Plasma cell-free DNA in patients needing mechanical ventilation
1 Division of Anaesthesia and Intensive Care Medicine, Department of Surgery, Helsinki University Central Hospital, Haartmaninkatu 4, PO Box 340, 00029 HUS, Helsinki, Finland
2 Department of Clinical Chemistry, Helsinki University Central Hospital, Haartmaninkatu 4, PO Box 340, 00029 HUS, Helsinki, Finland
3 Minerva Research Institute, BIOMEDICUM Helsinki 2U, Tukholmankatu 8, 00290 Helsinki, Finland
4 Division of Intensive Care, Kuopio University Hospital, Puijonlaaksontie 2, PO Box 1777, 70211 Kuopio, Finland
5 Department of Intensive Care, North Karelia Central Hospital, Tikkamäentie 16, 80210 Joensuu, Finland
Critical Care 2011, 15:R196 doi:10.1186/cc10357
See related commentary by Arnalich et al., http://ccforum.com/content/15/5/187Published: 12 August 2011
Concentrations of plasma cell-free DNA are increased in various diseases and have shown some prognostic value in many patient groups, including critically ill patients. Pathophysiological processes behind the need for mechanical ventilation and the treatment itself could raise plasma levels of cell-free DNA. We evaluated levels of plasma cell-free DNA and their prognostic value in patients needing mechanical ventilation.

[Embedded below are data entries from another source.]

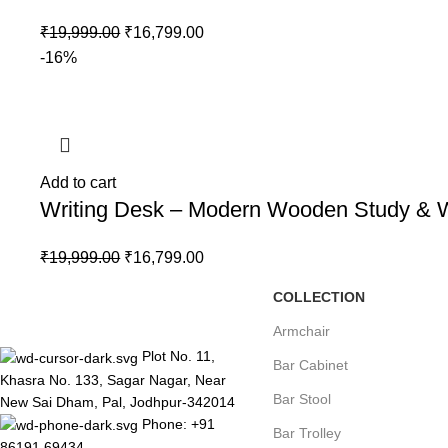
₹
19,999.00
₹
16,799.00
-16%
Add to cart
Writing Desk – Modern Wooden Study & Wor
₹
19,999.00
₹
16,799.00
COLLECTION
Armchair
Plot No. 11,
Bar Cabinet
Khasra No. 133, Sagar Nagar, Near
Bar Stool
New Sai Dham, Pal, Jodhpur-342014
Phone: +91
Bar Trolley
86191 69434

We studied prospectively 580 mechanically ventilated critically ill patients. Blood samples were taken at study admission (Day 0) and on Day 2. Plasma cell-free DNA concentrations were measured by real-time quantitative PCR assay for the β-globin gene and are expressed as genome equivalents (GE)/ml.

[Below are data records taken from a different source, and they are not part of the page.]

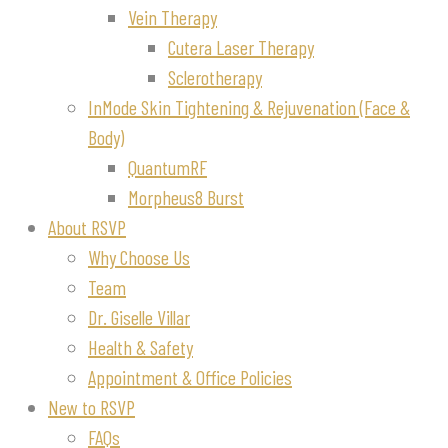
Vein Therapy
Cutera Laser Therapy
Sclerotherapy
InMode Skin Tightening & Rejuvenation (Face &
Body)
QuantumRF
Morpheus8 Burst
About RSVP
Why Choose Us
Team
Dr. Giselle Villar
Health & Safety
Appointment & Office Policies
New to RSVP
FAQs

Median (interquartile range, IQR) plasma cell-free DNA concentration was 11,853 GE/ml (5,304 to 24,620 GE/mL) at study admission, and 11,610 GE/mL (6,411 to 21,558 GE/mL) on Day 2. Concentrations at admission were significantly higher in 90-day non-survivors than survivors, 16,936 GE/mL (7,262 to 46,866 GE/mL) versus 10,026 GE/mL (4,870 to 19,820 GE/mL), P < 0.001. In a multivariate logistic regression analysis plasma cell-free DNA concentration over 16,000 GE/ml remained an independent predictor of 90-day mortality (adjusted odds ratio 2.16, 95% confidence interval CI 1.37 to 3.40). Positive likelihood ratio of plasma cell-free DNA at admission for the prediction of 90-day mortality was 1.72 (95% CI 1.40 to 2.11).
Plasma levels of cell-free DNA were significantly higher in non-survivors than survivors. Plasma DNA level at baseline was an independent predictor of 90-day mortality. However, its clinical benefit as a prognostic marker seems to be limited.